Of course concatenating the tables won't link them and don't resulting in a joined/associated table. But that's not the target. The aim is to make the required views in the UI possible - at this point the look and name of the data-model is secondary.

The essential point is that tables without a controlled relation-ship couldn't be joined - at least not with simple methods. Even more important are missing key-values which could be never joined. Quite common in such cases is the use of a link-table - which mainly based on a concatenation-approach. Another method is to check both tables against each other and then to populate all missing keys.

Nothing of it is simple and may need a lot of efforts. Therefore again my suggestion to start with the simplest method to concatenate these tables because all data will be there / will be available without the need of using direct-keys or even creating complex ones. Even if you in the end may be able to apply another data-model it will be very helpful to validate the data - especially in regard to the data-quality to how many wrong/missing values are there and do they look like to estimate the measures and efforts to clean/prepare them (by a poor data-quality you will need to do the last by each kind of data-model).

- Marcus

OmarBenSalem
Author

Thanks Marcus, but the functionnal team does not "judge" their data quality as poor but are rather convinced that this is the only way they can do it..

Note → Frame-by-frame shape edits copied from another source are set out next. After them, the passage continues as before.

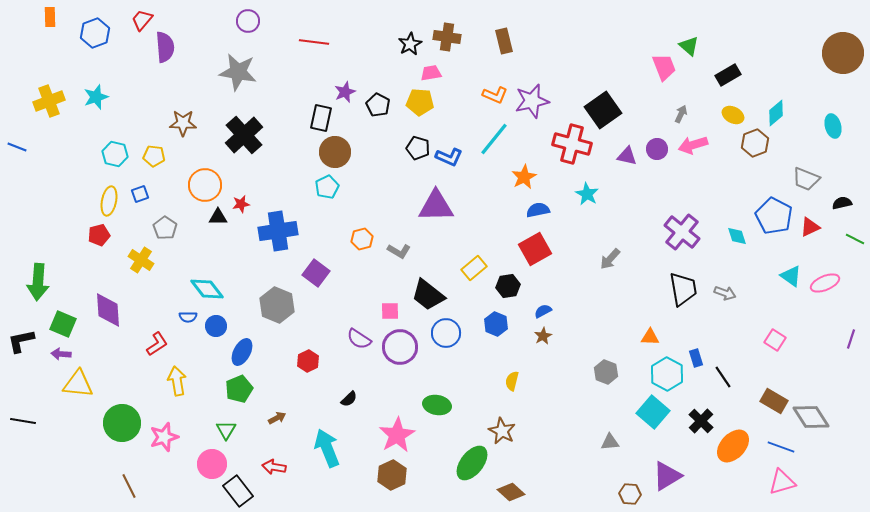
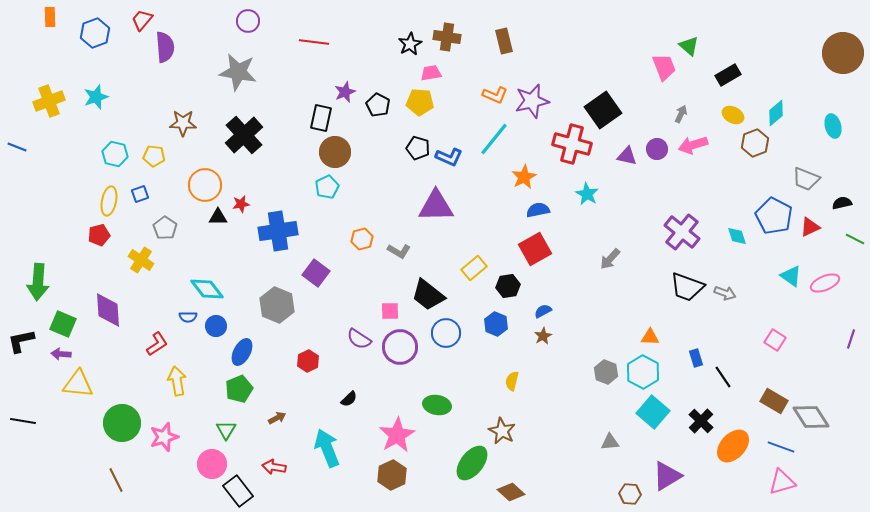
black trapezoid at (683, 289): moved 4 px right, 2 px up; rotated 120 degrees clockwise
cyan hexagon at (667, 374): moved 24 px left, 2 px up
brown line at (129, 486): moved 13 px left, 6 px up
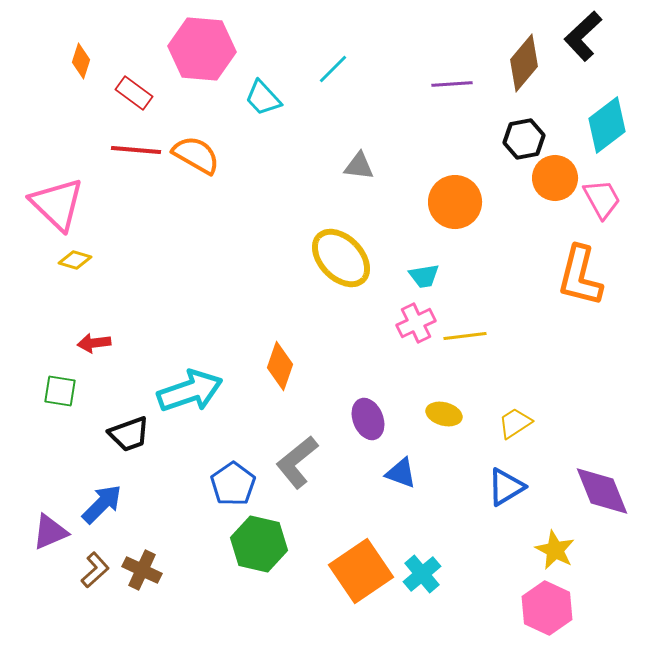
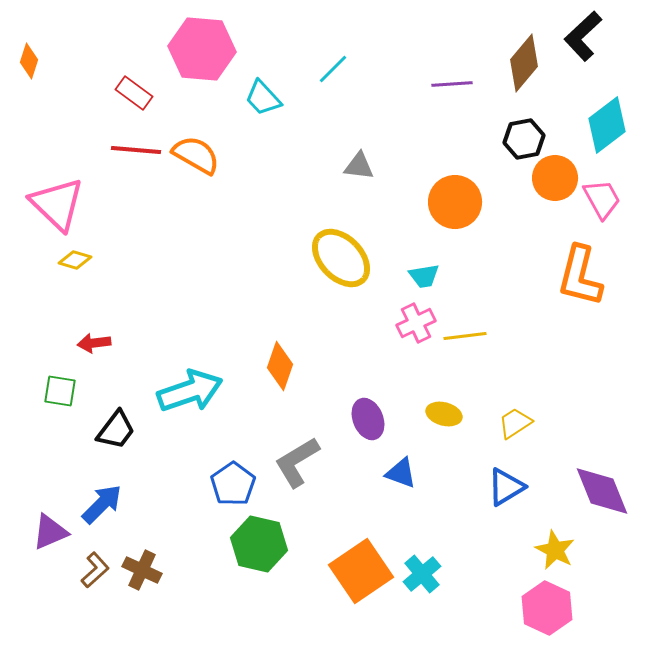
orange diamond at (81, 61): moved 52 px left
black trapezoid at (129, 434): moved 13 px left, 4 px up; rotated 33 degrees counterclockwise
gray L-shape at (297, 462): rotated 8 degrees clockwise
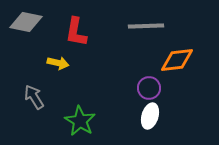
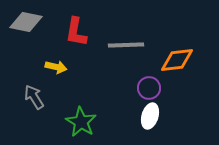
gray line: moved 20 px left, 19 px down
yellow arrow: moved 2 px left, 4 px down
green star: moved 1 px right, 1 px down
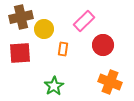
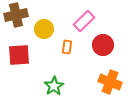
brown cross: moved 5 px left, 2 px up
orange rectangle: moved 4 px right, 2 px up
red square: moved 1 px left, 2 px down
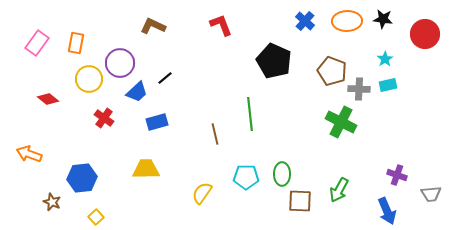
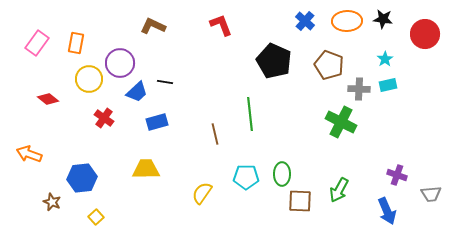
brown pentagon: moved 3 px left, 6 px up
black line: moved 4 px down; rotated 49 degrees clockwise
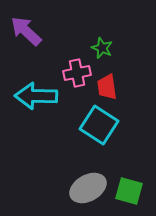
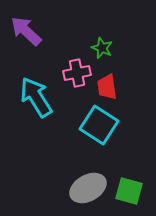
cyan arrow: moved 1 px down; rotated 57 degrees clockwise
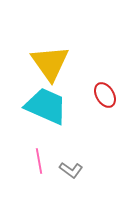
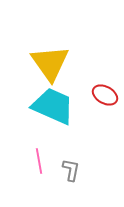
red ellipse: rotated 30 degrees counterclockwise
cyan trapezoid: moved 7 px right
gray L-shape: rotated 115 degrees counterclockwise
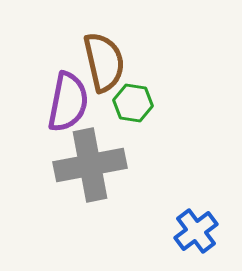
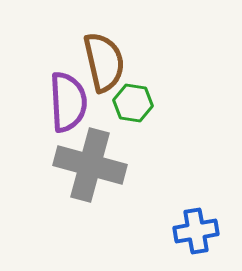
purple semicircle: rotated 14 degrees counterclockwise
gray cross: rotated 26 degrees clockwise
blue cross: rotated 27 degrees clockwise
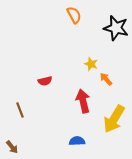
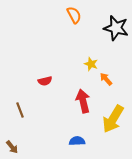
yellow arrow: moved 1 px left
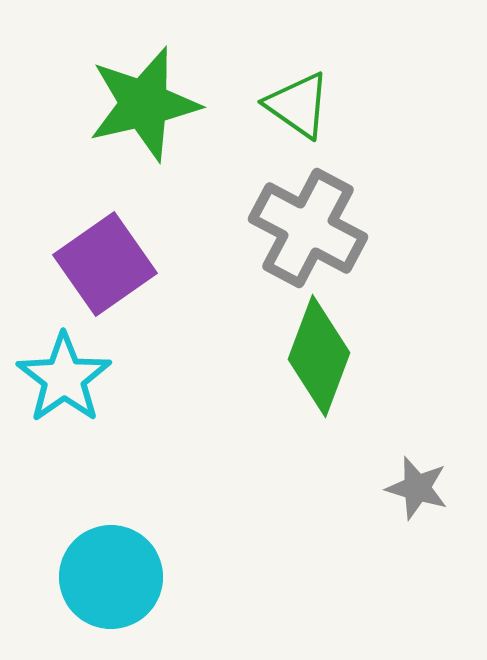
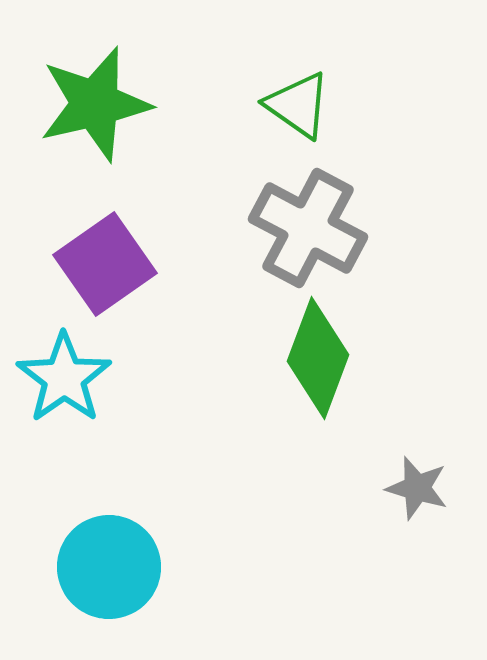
green star: moved 49 px left
green diamond: moved 1 px left, 2 px down
cyan circle: moved 2 px left, 10 px up
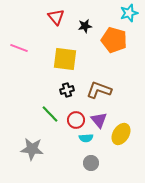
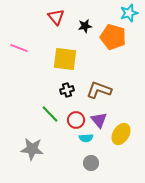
orange pentagon: moved 1 px left, 3 px up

Besides, we do need to join tables since our expressions depend on this.. (we use conditions in table 2 to calculate measures in table1..)

Thank u for your time.. but I really do not see any other way to do it other thant the solution I've come up with.. which is VERY resource heavy..

marcus_sommer

In regard to the creation of the data within their productive databases the data-quality might not be poor else working like intended. But from the point of view to match several data-sources without a common unique key the judgement to the data-quality could be differently viewed.

I think I have a quite similar case in which I need to match sales-data with provision-data. There exists no unique key else depending on the context (categories, types) I need to use different keys on both sides which often not exists or aren't valid. Therefore I apply multiple stages in beforehand to check them and to clean/fill/prepare the ID's - from several other sources but also from the origin tables. Afterwards I could combine the appropriate fields to key's - simplified to:

ID & Category & Period

whereby I have in the end around two dozens of key-values for a single record. Those keys with a bunch of other fields (string-concatenated) are then concatenated loaded within a mapping-table whereby the load-order ensured the priority in which later matches happens.

In the target-table are then multiple heavy nested applymap() used to match the data. No matching will be in further steps emulated.

I could imagine that you could also apply a similar method with nested mappings. Of course it are heavy transformation but mappings are much faster as joins especially if there are multiple keys which would require to repeat the joins n times because they couldn't be nested.

- Marcus

 

OmarBenSalem
Author

Thank for your time Marcus; I'll try to implement such a modelisation and see how it works!